> SUPPLIED TEXT

-- BEGIN --

The Gaza strip? No problem! Deepest Serbia? A cakewalk. Those were easy. But now the time has come to follow award-winning cartoon journalist Joe Sacco on one of the most dangerous beats (and we mean “beats” literally) of all… namely the world of rock ‘n’ roll.

The centerpiece of the book is “In the Company of Long Hair,” the early ’90s graphic novelette Sacco created on the subject of his raucous European tour with the punk band the Miracle Workers. Although already published in other Sacco collections, “Long Hair” appears here for the first time in an expanded version with an added 15-page section of his original sketches and notes, and a bound-in CD featuring songs from the Miracle Workers’ live shows of the timeincluding a blasting version of the Iggy Pop classic “I Got a Right.”

As for the rest of the book: In a series of hilarious and sharply observed vignettes, Sacco turns his pitiless pen on all strata of Rock ‘n’ Roll, from old rockers (“The Stones and Me,” a diehard fan’s lament, and its sequel, “Suffering for the Stones”) to new (the abovementioned Miracle Workers); from salacious gossip (“Who’s Sleeping With Who”) to how-to (“Woodstock in your Own Home”), from portraits of typical rock creatures (“Record Producer,” “The Musician Who Wanted to Save the World,” “The Rock Journalist”) to self-deprecating autobiographical stories (“Why I Let my Hair Grow” and “So You Want to Meet a Rock ‘n’ Roll Star.”) None of these have been collected before, and several, done for German magazines and papers while Sacco was living in Berlin, have actually never been published at all in English and are being translated for this edition!

-- END --

> DATA EXCERPTS
-- BEGIN --

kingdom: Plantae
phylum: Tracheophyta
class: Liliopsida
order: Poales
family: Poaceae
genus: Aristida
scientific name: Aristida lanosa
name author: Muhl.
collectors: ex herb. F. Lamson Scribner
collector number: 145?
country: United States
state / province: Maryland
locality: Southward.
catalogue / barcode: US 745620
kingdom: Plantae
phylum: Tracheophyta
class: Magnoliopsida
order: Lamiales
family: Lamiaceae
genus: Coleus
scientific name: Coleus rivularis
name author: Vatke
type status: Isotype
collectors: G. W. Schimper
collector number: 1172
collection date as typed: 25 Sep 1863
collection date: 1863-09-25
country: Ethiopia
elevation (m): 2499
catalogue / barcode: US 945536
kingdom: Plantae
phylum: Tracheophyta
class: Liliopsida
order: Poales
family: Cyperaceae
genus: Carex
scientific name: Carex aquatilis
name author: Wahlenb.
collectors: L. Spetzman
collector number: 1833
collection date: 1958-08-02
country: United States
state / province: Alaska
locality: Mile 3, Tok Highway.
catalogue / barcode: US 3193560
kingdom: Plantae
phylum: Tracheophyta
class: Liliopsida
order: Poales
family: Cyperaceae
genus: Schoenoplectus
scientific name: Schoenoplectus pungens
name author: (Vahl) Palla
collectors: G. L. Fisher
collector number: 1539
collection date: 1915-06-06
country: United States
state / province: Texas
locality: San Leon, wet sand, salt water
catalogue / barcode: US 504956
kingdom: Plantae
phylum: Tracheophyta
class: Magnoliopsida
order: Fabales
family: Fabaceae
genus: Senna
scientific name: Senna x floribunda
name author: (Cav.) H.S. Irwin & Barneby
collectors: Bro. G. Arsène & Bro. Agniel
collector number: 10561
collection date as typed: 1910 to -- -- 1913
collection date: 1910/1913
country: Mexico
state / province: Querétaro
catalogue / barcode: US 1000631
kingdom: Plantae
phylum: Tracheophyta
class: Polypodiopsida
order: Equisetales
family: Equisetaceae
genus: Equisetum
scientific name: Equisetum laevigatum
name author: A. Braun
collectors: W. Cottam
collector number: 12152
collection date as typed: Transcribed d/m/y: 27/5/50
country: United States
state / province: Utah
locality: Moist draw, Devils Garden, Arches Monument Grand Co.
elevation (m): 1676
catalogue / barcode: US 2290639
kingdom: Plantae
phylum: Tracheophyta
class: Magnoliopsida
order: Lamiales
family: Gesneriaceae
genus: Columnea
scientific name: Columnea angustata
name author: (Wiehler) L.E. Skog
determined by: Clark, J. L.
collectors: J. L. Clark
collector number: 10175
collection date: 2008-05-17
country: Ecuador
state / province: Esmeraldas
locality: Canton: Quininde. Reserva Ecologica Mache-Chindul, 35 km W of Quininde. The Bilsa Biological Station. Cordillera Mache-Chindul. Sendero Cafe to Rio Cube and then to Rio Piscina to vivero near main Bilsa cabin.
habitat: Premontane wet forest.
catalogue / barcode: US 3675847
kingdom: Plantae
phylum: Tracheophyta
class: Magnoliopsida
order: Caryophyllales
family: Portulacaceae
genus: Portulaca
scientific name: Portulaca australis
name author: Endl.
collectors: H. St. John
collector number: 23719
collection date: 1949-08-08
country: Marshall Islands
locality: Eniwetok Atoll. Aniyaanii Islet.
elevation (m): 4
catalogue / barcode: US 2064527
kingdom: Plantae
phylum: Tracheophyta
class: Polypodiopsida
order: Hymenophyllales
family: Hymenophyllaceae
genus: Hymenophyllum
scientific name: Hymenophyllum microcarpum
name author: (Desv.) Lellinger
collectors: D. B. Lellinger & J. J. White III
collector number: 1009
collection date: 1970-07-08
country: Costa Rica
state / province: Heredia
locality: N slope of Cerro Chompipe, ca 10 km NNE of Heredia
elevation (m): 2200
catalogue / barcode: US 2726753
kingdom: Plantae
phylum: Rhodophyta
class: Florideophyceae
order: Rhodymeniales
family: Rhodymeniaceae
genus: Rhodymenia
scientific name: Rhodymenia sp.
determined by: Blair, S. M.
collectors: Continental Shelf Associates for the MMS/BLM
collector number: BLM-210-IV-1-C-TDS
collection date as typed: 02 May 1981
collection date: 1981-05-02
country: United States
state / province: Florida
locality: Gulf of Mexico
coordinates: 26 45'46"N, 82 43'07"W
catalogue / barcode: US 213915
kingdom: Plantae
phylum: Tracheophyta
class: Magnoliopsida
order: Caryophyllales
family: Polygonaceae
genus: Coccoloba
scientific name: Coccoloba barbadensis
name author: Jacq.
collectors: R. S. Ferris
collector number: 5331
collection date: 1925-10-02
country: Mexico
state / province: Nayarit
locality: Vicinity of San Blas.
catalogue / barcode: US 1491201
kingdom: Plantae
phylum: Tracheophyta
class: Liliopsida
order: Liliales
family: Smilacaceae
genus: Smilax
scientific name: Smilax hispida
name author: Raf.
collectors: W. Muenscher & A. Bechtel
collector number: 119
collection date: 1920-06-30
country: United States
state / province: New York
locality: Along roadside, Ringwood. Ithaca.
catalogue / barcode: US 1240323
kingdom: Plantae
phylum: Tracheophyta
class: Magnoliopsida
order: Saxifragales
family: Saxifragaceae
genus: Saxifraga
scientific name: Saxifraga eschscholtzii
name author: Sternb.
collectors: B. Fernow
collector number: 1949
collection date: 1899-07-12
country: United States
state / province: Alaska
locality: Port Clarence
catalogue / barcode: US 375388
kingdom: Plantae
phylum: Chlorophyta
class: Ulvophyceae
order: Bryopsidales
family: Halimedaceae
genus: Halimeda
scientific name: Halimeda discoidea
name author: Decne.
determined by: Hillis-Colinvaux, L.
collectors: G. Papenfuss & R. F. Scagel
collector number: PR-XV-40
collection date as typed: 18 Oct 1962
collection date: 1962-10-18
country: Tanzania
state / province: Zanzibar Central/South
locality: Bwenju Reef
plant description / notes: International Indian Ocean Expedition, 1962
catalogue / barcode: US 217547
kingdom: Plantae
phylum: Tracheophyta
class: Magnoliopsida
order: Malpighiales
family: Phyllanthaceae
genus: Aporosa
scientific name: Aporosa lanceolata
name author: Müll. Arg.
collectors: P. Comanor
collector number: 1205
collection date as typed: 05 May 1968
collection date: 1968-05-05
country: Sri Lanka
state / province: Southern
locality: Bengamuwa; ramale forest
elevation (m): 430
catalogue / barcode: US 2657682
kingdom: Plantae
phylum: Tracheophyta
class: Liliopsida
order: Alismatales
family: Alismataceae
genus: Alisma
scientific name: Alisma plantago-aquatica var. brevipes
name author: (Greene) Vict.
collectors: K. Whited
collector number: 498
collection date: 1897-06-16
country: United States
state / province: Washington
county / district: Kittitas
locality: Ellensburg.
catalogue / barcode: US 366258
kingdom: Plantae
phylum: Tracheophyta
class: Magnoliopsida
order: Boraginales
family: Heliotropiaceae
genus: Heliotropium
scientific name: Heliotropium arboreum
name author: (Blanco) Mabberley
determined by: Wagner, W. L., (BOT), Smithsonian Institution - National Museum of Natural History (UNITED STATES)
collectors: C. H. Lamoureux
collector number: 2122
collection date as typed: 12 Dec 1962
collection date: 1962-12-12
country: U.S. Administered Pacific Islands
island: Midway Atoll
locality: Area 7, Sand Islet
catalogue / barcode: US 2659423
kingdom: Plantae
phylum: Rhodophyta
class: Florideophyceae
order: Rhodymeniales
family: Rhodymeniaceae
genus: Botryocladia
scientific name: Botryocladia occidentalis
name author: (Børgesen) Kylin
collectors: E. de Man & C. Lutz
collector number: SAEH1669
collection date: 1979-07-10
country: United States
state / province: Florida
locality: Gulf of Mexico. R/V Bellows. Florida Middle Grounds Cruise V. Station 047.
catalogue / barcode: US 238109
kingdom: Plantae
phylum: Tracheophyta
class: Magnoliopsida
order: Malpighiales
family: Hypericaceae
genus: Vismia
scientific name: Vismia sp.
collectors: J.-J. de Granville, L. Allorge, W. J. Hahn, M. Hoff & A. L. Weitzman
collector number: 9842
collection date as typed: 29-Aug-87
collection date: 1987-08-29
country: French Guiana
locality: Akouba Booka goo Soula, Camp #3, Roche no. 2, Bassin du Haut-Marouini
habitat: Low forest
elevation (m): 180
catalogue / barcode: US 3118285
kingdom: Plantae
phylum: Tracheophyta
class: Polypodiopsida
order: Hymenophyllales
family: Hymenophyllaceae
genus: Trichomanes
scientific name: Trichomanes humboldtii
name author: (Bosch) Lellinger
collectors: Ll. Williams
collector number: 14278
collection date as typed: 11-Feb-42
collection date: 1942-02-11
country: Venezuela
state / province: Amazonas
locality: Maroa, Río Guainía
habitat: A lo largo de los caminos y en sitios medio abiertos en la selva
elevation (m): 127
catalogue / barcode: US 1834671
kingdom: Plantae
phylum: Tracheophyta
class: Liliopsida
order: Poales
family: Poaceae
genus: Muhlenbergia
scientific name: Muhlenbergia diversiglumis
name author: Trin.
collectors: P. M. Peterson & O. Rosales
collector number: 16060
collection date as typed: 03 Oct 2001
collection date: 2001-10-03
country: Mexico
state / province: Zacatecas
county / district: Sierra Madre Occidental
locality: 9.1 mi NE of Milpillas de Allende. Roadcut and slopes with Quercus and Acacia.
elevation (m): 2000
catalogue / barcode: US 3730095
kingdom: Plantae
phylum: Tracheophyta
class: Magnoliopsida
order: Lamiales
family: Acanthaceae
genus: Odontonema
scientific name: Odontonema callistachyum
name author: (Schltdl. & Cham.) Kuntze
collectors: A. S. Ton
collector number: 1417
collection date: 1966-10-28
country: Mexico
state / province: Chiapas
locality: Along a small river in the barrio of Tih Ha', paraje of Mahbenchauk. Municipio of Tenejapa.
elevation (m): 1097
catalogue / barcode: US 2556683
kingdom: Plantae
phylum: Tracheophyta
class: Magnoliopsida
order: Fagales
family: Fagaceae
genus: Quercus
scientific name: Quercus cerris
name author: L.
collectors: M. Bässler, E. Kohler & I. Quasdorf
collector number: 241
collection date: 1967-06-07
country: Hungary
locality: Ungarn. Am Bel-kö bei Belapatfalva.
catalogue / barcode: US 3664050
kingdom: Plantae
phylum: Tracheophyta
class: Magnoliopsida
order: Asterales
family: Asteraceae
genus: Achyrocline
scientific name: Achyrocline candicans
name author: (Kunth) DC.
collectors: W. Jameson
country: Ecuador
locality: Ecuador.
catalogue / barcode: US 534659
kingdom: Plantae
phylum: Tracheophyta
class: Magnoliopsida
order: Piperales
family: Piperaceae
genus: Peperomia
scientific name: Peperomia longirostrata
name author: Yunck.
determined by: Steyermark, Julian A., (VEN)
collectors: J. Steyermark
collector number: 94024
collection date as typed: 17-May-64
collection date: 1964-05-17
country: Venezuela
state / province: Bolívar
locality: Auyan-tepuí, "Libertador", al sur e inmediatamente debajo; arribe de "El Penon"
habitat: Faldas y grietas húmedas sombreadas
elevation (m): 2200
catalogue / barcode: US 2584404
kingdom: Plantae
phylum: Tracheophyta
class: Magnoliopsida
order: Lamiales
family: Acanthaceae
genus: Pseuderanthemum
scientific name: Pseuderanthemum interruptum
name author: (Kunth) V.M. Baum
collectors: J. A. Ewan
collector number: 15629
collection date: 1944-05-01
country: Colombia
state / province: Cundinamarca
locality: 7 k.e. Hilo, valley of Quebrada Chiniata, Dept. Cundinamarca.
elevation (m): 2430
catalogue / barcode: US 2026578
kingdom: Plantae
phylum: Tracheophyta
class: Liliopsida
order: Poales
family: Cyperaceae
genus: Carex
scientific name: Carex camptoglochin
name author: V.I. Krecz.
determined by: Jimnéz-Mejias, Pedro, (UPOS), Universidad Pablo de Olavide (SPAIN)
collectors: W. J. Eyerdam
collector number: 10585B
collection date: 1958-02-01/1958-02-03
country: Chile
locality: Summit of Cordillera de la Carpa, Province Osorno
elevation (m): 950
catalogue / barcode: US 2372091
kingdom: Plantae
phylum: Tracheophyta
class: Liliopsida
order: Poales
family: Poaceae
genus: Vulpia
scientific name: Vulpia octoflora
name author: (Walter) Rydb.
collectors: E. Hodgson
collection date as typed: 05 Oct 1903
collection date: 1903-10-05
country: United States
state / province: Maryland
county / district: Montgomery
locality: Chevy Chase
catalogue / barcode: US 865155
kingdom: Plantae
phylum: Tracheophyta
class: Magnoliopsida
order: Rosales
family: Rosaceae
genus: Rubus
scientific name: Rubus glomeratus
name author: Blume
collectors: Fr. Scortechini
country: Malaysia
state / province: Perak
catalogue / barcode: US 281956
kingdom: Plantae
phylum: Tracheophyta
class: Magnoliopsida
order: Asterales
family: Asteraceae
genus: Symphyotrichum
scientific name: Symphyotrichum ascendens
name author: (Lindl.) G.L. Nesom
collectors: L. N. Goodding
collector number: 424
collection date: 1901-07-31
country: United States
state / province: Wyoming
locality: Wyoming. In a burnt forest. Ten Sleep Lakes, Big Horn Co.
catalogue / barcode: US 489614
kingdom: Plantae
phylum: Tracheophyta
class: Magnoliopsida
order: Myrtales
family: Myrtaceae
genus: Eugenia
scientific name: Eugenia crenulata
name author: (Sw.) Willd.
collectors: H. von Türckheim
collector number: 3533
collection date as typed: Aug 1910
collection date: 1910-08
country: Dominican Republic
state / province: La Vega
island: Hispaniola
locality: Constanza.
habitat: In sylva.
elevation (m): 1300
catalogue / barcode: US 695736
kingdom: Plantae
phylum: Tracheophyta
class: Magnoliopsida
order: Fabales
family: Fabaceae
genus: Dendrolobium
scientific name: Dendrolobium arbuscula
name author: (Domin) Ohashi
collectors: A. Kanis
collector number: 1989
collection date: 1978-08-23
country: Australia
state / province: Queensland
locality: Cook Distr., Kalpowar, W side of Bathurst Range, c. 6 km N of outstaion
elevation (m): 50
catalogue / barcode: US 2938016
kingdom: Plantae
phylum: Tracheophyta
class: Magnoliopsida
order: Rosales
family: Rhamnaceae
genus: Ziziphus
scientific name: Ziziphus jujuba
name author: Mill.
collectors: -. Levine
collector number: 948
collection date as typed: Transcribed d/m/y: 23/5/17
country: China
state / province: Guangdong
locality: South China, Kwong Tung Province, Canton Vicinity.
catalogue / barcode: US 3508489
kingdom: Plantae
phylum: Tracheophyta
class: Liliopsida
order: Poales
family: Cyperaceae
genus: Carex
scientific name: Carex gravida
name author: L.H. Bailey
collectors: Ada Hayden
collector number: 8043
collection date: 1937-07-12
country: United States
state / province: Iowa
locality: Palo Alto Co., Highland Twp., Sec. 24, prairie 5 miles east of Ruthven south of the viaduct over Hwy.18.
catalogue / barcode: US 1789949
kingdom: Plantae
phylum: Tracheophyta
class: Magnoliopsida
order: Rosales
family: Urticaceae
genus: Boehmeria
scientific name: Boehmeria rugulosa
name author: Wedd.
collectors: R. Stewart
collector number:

-- END --

> GOALS
a) According to the description of the Joe Sacco rock collection, which punk band did Sacco accompany on the European tour depicted in "In the Company of Long Hair"?
b) Pick up the description of the Joe Sacco rock collection at the point where it stops, adding a further paragraph in the same tone.

> TASK RESULTS
a) The Miracle Workers.

b)
The book is rounded off with some more recent, serious works such as “The Rude Blues,” a full-color strip about Mississippi bluesmen done for Details magazine in 1999, and a piece about Lightnin’ Hopkins done in 2005 for the Oxford American…as well as a treasure trove of rock posters, record and CD covers, T-shirt designs, and other “assorted rubbish” from Sacco’s European years, all wryly annotated by the author.